Exercise details. Given the listing below, write out exactly the lines starting with the line that has "398 679 4469" and going on through the line that has "766 1090 2859", both kept.
──────────────────────────────
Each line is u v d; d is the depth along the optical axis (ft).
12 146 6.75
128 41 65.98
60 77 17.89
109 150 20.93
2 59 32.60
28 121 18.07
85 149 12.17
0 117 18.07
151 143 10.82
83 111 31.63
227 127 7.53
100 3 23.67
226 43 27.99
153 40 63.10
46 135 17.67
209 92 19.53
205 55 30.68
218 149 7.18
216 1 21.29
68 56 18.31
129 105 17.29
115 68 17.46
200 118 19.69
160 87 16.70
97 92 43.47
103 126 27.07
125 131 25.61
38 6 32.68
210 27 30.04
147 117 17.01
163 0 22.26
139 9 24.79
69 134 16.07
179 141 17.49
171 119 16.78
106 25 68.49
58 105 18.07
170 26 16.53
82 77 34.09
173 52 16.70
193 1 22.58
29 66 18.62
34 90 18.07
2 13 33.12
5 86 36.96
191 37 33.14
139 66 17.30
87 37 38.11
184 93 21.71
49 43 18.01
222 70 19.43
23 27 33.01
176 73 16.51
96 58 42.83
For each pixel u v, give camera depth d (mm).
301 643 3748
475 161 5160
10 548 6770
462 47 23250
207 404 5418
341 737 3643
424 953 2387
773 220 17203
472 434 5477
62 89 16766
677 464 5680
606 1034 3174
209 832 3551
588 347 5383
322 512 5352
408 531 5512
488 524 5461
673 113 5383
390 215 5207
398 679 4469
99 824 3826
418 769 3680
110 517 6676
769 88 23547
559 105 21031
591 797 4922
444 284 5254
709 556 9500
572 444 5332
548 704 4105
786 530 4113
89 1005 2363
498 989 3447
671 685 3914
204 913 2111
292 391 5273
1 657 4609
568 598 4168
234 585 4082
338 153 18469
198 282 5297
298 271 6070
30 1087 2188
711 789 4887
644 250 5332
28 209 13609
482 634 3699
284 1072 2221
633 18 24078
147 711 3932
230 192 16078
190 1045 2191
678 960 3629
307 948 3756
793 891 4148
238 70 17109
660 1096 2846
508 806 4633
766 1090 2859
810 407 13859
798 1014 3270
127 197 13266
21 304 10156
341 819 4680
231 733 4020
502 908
──────────────────────────────
Output for this exercise.
398 679 4469
99 824 3826
418 769 3680
110 517 6676
769 88 23547
559 105 21031
591 797 4922
444 284 5254
709 556 9500
572 444 5332
548 704 4105
786 530 4113
89 1005 2363
498 989 3447
671 685 3914
204 913 2111
292 391 5273
1 657 4609
568 598 4168
234 585 4082
338 153 18469
198 282 5297
298 271 6070
30 1087 2188
711 789 4887
644 250 5332
28 209 13609
482 634 3699
284 1072 2221
633 18 24078
147 711 3932
230 192 16078
190 1045 2191
678 960 3629
307 948 3756
793 891 4148
238 70 17109
660 1096 2846
508 806 4633
766 1090 2859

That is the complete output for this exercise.